DATA PROVIDED ::
┌──

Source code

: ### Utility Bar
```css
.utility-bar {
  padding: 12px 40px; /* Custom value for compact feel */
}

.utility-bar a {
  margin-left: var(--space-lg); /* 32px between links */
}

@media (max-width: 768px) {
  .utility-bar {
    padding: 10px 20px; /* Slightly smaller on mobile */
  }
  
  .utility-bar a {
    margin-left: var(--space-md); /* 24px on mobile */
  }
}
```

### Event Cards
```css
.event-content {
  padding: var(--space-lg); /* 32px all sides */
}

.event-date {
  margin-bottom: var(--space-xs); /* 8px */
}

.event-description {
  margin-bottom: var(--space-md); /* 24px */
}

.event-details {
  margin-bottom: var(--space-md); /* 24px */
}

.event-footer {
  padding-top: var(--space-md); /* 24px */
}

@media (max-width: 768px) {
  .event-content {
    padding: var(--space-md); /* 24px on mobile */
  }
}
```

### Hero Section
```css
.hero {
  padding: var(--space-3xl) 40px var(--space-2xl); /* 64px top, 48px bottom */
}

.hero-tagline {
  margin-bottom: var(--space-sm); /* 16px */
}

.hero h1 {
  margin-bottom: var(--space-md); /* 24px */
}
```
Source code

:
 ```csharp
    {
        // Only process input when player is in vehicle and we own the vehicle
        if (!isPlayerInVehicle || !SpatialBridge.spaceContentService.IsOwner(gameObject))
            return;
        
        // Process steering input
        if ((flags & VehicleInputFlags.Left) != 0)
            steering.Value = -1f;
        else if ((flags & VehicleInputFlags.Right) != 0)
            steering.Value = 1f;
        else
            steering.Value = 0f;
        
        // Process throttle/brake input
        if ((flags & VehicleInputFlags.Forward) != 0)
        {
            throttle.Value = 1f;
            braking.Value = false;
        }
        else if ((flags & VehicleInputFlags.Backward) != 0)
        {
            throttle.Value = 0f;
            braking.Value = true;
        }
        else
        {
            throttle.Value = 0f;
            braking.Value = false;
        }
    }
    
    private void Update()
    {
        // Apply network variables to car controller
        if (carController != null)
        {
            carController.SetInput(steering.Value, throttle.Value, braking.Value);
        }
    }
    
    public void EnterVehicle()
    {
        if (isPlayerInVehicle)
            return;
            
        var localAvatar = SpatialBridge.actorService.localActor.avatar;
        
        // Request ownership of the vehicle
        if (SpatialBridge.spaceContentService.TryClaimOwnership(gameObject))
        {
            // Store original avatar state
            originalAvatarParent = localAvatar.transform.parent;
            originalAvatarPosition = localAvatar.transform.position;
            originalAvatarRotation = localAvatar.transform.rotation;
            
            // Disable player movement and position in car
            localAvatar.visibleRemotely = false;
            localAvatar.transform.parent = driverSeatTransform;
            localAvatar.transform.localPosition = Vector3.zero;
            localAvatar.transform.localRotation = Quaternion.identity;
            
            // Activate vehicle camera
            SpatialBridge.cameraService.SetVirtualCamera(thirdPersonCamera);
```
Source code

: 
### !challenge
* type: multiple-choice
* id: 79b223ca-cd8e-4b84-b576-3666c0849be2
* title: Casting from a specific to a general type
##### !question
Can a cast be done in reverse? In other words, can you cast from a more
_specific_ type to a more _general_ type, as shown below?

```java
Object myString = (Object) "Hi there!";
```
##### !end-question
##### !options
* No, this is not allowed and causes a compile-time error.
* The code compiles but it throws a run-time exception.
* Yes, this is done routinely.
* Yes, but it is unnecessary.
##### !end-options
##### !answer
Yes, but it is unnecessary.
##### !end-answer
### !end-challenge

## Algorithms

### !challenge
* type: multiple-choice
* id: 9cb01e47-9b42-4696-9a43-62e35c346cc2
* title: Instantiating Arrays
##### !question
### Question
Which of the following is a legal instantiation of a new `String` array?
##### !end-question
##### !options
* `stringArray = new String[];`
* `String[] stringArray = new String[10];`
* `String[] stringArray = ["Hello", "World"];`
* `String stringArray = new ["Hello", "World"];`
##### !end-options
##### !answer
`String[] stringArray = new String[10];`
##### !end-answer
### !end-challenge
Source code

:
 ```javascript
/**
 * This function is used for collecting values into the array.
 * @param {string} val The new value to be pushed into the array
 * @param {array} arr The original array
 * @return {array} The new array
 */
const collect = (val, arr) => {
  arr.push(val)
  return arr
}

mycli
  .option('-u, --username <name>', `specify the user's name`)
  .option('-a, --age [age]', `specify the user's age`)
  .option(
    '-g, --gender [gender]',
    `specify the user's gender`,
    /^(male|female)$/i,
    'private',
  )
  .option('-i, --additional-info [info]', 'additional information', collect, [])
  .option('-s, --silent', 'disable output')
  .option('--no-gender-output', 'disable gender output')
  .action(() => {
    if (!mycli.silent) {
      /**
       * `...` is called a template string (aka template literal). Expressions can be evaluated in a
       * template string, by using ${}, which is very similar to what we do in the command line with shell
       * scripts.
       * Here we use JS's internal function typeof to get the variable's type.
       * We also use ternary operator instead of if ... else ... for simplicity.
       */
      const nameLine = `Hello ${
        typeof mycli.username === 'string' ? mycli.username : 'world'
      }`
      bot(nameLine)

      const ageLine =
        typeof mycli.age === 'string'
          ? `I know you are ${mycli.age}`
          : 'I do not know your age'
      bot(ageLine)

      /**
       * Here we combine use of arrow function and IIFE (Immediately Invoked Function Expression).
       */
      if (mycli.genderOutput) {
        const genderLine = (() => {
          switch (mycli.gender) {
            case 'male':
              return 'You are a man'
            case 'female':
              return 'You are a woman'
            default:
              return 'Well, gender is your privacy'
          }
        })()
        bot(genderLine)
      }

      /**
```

└──

WHAT IS BEING ASKED :: Each line that has the word "your" counts once. How many such lines are in the data? Give the number alone.

SOLUTION :: 2